My goal was to classify graffiti without knowing its message in translation. I wanted to use the features associated with the 'site context' (a term I made up) of the graffito: its particular location in a place, on a wall, &c. My hunch was that a graffito found in a site identified as, say, a brothel, would be the same sort of lewd graffiti as all the others found in brothels. I discarded the translation column from the dataset after engineering a couple features from it: character count and presence or absence of explanation points. These seemed like the sort of reasonable signs that researchers could look for in the writing without understanding Vulgar Latin.

I was dissatisfied with the classes used by the creator of the dataset so I reorgnized the data into new classes that were more meaningful and balanced.

I used simple classifiers -- logistic regression and decision trees -- with significatn hyperparameter tuning but could not break 50% accuracy.
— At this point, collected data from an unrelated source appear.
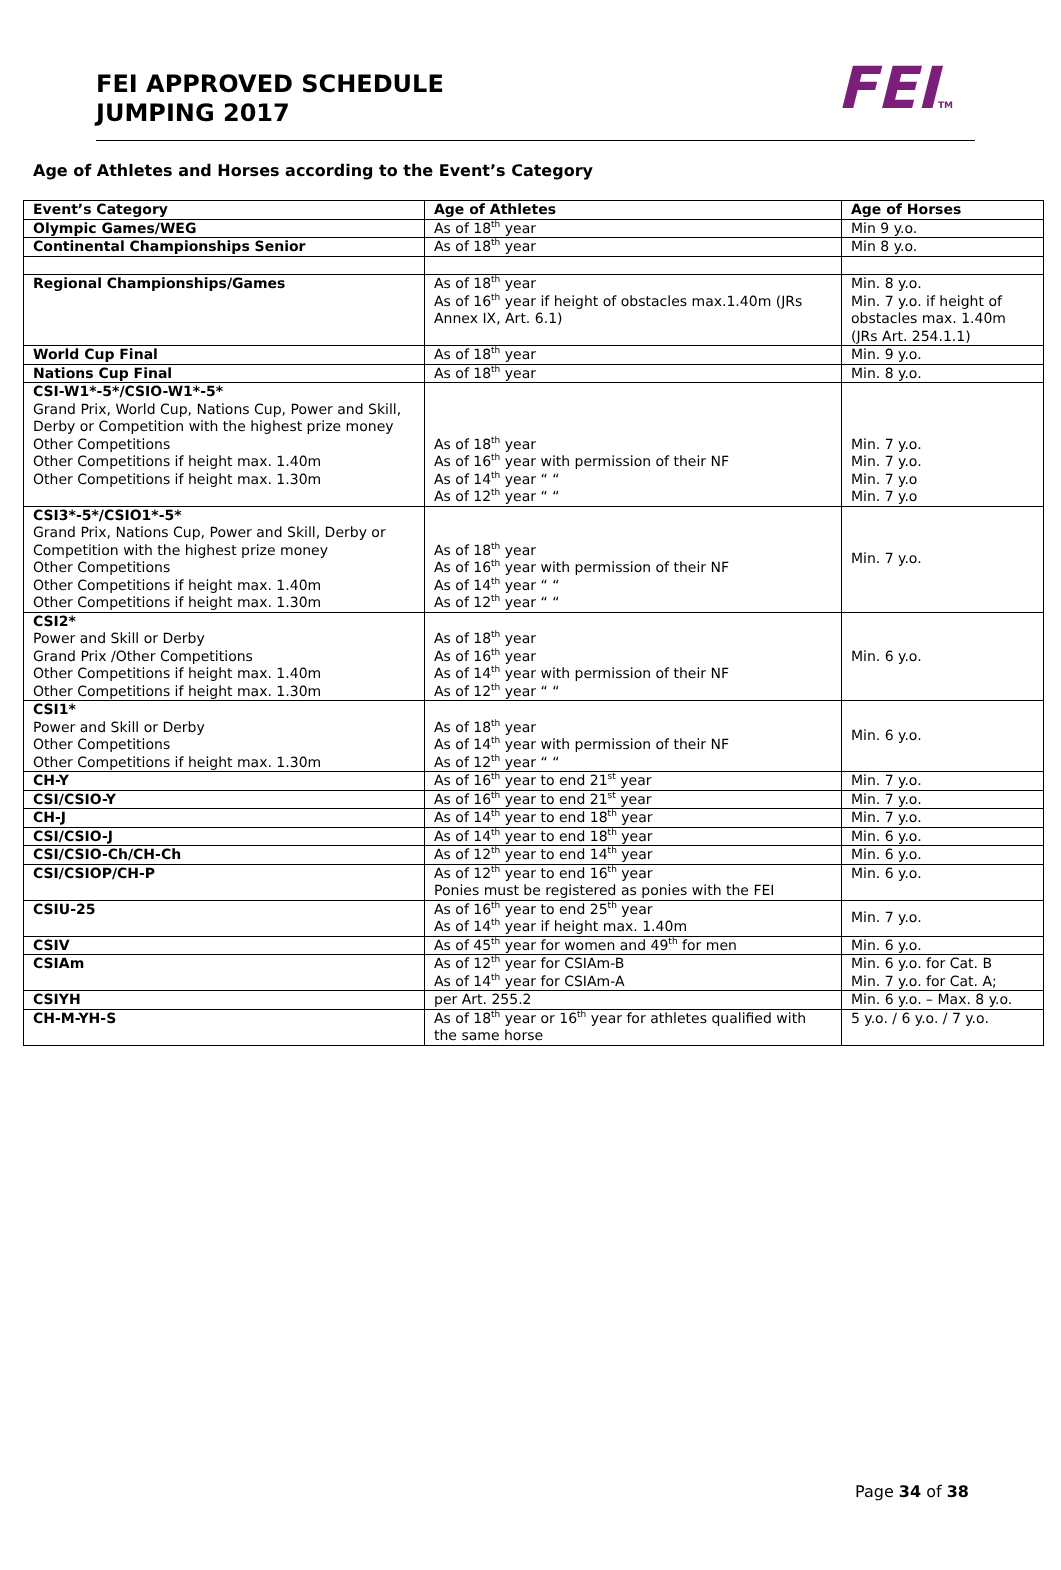FEI APPROVED SCHEDULE
JUMPING 2017
FEITM
Age of Athletes and Horses according to the Event’s Category
| Event’s Category | Age of Athletes | Age of Horses |
| --- | --- | --- |
| Olympic Games/WEG | As of 18<sup>th</sup> year | Min 9 y.o. |
| Continental Championships Senior | As of 18<sup>th</sup> year | Min 8 y.o. |
| Regional Championships/Games | As of 18<sup>th</sup> year As of 16<sup>th</sup> year if height of obstacles max.1.40m (JRs Annex IX, Art. 6.1) | Min. 8 y.o. Min. 7 y.o. if height of obstacles max. 1.40m (JRs Art. 254.1.1) |
| World Cup Final | As of 18<sup>th</sup> year | Min. 9 y.o. |
| Nations Cup Final | As of 18<sup>th</sup> year | Min. 8 y.o. |
| CSI-W1*-5*/CSIO-W1*-5* Grand Prix, World Cup, Nations Cup, Power and Skill, Derby or Competition with the highest prize money Other Competitions Other Competitions if height max. 1.40m Other Competitions if height max. 1.30m | As of 18<sup>th</sup> year As of 16<sup>th</sup> year with permission of their NF As of 14<sup>th</sup> year “ “ As of 12<sup>th</sup> year “ “ | Min. 7 y.o. Min. 7 y.o. Min. 7 y.o Min. 7 y.o |
| CSI3*-5*/CSIO1*-5* Grand Prix, Nations Cup, Power and Skill, Derby or Competition with the highest prize money Other Competitions Other Competitions if height max. 1.40m Other Competitions if height max. 1.30m | As of 18<sup>th</sup> year As of 16<sup>th</sup> year with permission of their NF As of 14<sup>th</sup> year “ “ As of 12<sup>th</sup> year “ “ | Min. 7 y.o. |
| CSI2* Power and Skill or Derby Grand Prix /Other Competitions Other Competitions if height max. 1.40m Other Competitions if height max. 1.30m | As of 18<sup>th</sup> year As of 16<sup>th</sup> year As of 14<sup>th</sup> year with permission of their NF As of 12<sup>th</sup> year “ “ | Min. 6 y.o. |
| CSI1* Power and Skill or Derby Other Competitions Other Competitions if height max. 1.30m | As of 18<sup>th</sup> year As of 14<sup>th</sup> year with permission of their NF As of 12<sup>th</sup> year “ “ | Min. 6 y.o. |
| CH-Y | As of 16<sup>th</sup> year to end 21<sup>st</sup> year | Min. 7 y.o. |
| CSI/CSIO-Y | As of 16<sup>th</sup> year to end 21<sup>st</sup> year | Min. 7 y.o. |
| CH-J | As of 14<sup>th</sup> year to end 18<sup>th</sup> year | Min. 7 y.o. |
| CSI/CSIO-J | As of 14<sup>th</sup> year to end 18<sup>th</sup> year | Min. 6 y.o. |
| CSI/CSIO-Ch/CH-Ch | As of 12<sup>th</sup> year to end 14<sup>th</sup> year | Min. 6 y.o. |
| CSI/CSIOP/CH-P | As of 12<sup>th</sup> year to end 16<sup>th</sup> year Ponies must be registered as ponies with the FEI | Min. 6 y.o. |
| CSIU-25 | As of 16<sup>th</sup> year to end 25<sup>th</sup> year As of 14<sup>th</sup> year if height max. 1.40m | Min. 7 y.o. |
| CSIV | As of 45<sup>th</sup> year for women and 49<sup>th</sup> for men | Min. 6 y.o. |
| CSIAm | As of 12<sup>th</sup> year for CSIAm-B As of 14<sup>th</sup> year for CSIAm-A | Min. 6 y.o. for Cat. B Min. 7 y.o. for Cat. A; |
| CSIYH | per Art. 255.2 | Min. 6 y.o. – Max. 8 y.o. |
| CH-M-YH-S | As of 18<sup>th</sup> year or 16<sup>th</sup> year for athletes qualified with the same horse | 5 y.o. / 6 y.o. / 7 y.o. |
Page 34 of 38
Ensemble classifiers -- random forests and gradient boosting -- did slightly better but still couldn't break 50% accuracy.

Conclusions

The startling finding was that the most important features were those describing the text of the graffiti, including the character count feature I had engineered. This suggested that my hunch about the importance of the site context of a graffito was wrong: classification really did depend on knowing what the graffito said.

Recommendations

In the nontechnical slide deck I recommend that archeologists not rely on machine learning to classify the graffiti they discover in the ongoing investigation of Pompeii: rather I recommend that they invest in training more researchers to translate Vulgar Latin.